Currently, many app developers are making their apps free to download. However, the apps will have limited functionality without an in-app purchase to enable certain features. Additionally, many game developers are using in-app purchases to enable users to buy credits or coins, to allow the user to progress faster in the game. When parents are letting their children play games on a phone, the children often don’t know that they’re spending real money when making in-app purchases.

ACCC Deputy Chair Delia Rickard said:

Consumers need to be aware that ‘free’ may not mean free. Games and apps in the ‘free’ area of an online store may be free to download but attract costs for in-app purchases. Some of these apps are marketed for children, who do not connect the game they are playing with spending their parent’s money in the real world.

While many app stores require a password to purchase applications, in some stores, in-app purchases can be made without a password within 30 minutes of the original purchase. For Apple users, the ACCC recommends that you set a device restriction that requires the password to be entered for each purchase or to disable in-app purchasing all together. Android users can enable a restriction that requires a password for each purchase, however, this is subject to a 30 minute window.

▶ _Dataset excerpts_
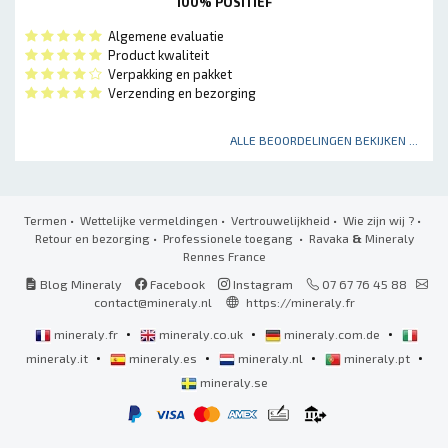
100% POSITIEF
Algemene evaluatie
Product kwaliteit
Verpakking en pakket
Verzending en bezorging
ALLE BEOORDELINGEN BEKIJKEN ...
Termen
•
Wettelijke vermeldingen
•
Vertrouwelijkheid
•
Wie zijn wij ?
•
Retour en bezorging
•
Professionele toegang
• Ravaka
&
Mineraly
Rennes France
Blog Mineraly
Facebook
Instagram
07 67 76 45 88
contact@mineraly.nl
https://mineraly.fr
•
•
•
mineraly.fr
mineraly.co.uk
mineraly.com.de
•
•
•
•
mineraly.it
mineraly.es
mineraly.nl
mineraly.pt
mineraly.se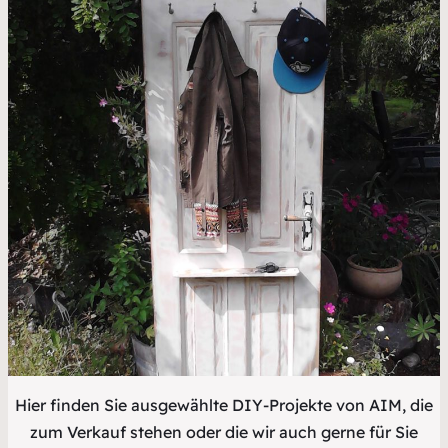
Hier finden Sie ausgewählte DIY-Projekte von AIM, die
zum Verkauf stehen oder die wir auch gerne für Sie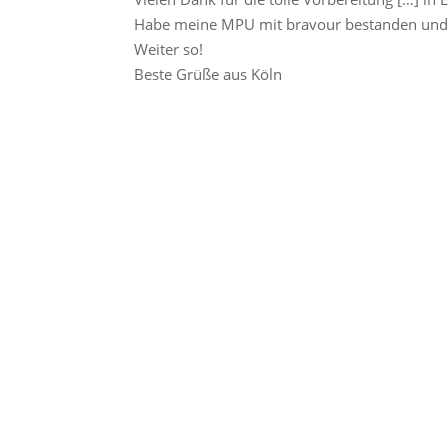
Habe meine MPU mit bravour bestanden und 
Weiter so!
Beste Grüße aus Köln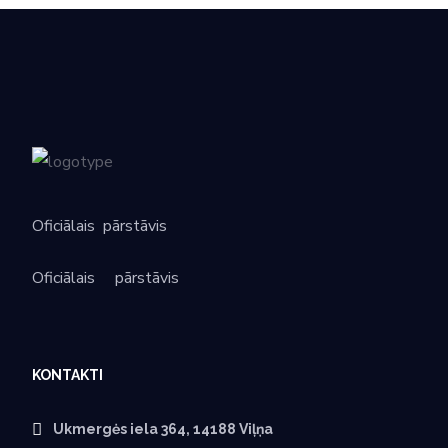
Oficiālais
pārstāvis
Oficiālais
pārstāvis
KONTAKTI
Ukmergės iela 364, 14188 Viļņa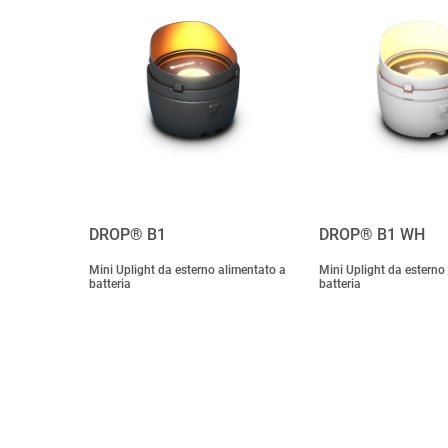
DROP® B1
DROP® B1 WH
Mini Uplight da esterno alimentato a
Mini Uplight da esterno
batteria
batteria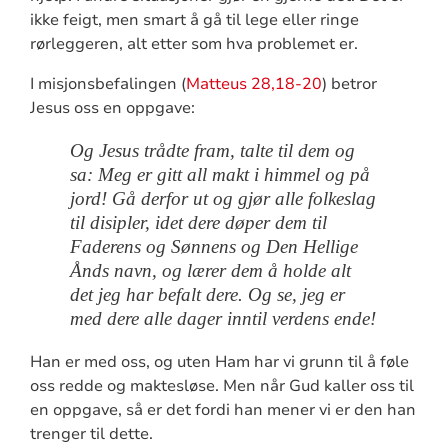
ikke feigt, men smart å gå til lege eller ringe
rørleggeren, alt etter som hva problemet er.
I misjonsbefalingen (
Matteus 28,18-20
) betror
Jesus oss en oppgave:
Og Jesus trådte fram, talte til dem og
sa: Meg er gitt all makt i himmel og på
jord! Gå derfor ut og gjør alle folkeslag
til disipler, idet dere døper dem til
Faderens og Sønnens og Den Hellige
Ånds navn, og lærer dem å holde alt
det jeg har befalt dere. Og se, jeg er
med dere alle dager inntil verdens ende!
Han er med oss, og uten Ham har vi grunn til å føle
oss redde og maktesløse. Men når Gud kaller oss til
en oppgave, så er det fordi han mener vi er den han
trenger til dette.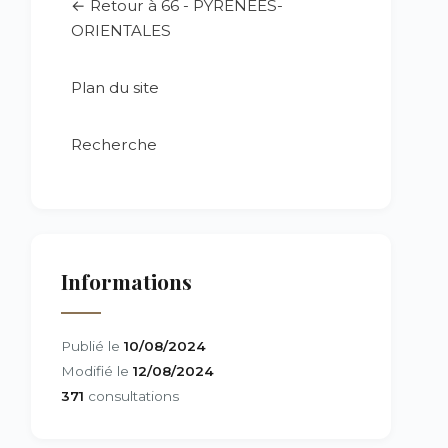
← Retour à 66 - PYRÉNÉES-
ORIENTALES
Plan du site
Recherche
Informations
Publié le
10/08/2024
Modifié le
12/08/2024
371
consultations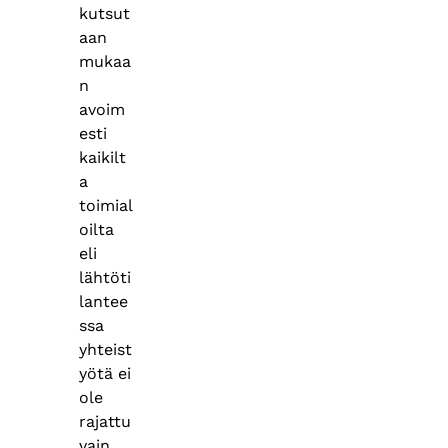
kutsut
aan
mukaa
n
avoim
esti
kaikilt
a
toimial
oilta
eli
lähtöti
lantee
ssa
yhteist
yötä ei
ole
rajattu
vain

▶ _Problem requirements_
Please proceed with the passage on in-app purchases, continuing it after its last sentence.

▶ _Response to the exercise_
The ACCC have published a checklist to ensure parents can avoid the issue. It includes:

  • Learn how to control a device, including setting restrictions for passwords.
  • Consider disabling in app purchases for devices used by children. Step-by-step instructions are available at http://www.accc.gov.au/in-app-purchases
  • Consider downloading apps for parental control of smart devices
  • Get to know the technology your kids are using and the games they are playing
  • Consider switching the internet off on your device when children are using it
  • Use gift cards instead of credits cards

Additionally, the ACCC have posted a checklist for those parents who have been affected by this:

  • Contact the app store as soon as possible to request a refund
  • Contact your bank to discuss any unauthorised charges appearing on your credit card
  • Visit the website of your local consumer protection agency or the ACCC for advice or contact them to make an inquiry or complaint
  • Some app related purchases can be billed to your mobile bill. If you have a dispute about charges on your mobile bill that you can’t resolve with your service provider, contact the Telecommunications Industry Ombudsman.

The best way to avoid the issue however is knowing what your child is doing on your mobile phone. The ACCC does want to hear from anyone that has been affected by this on their website.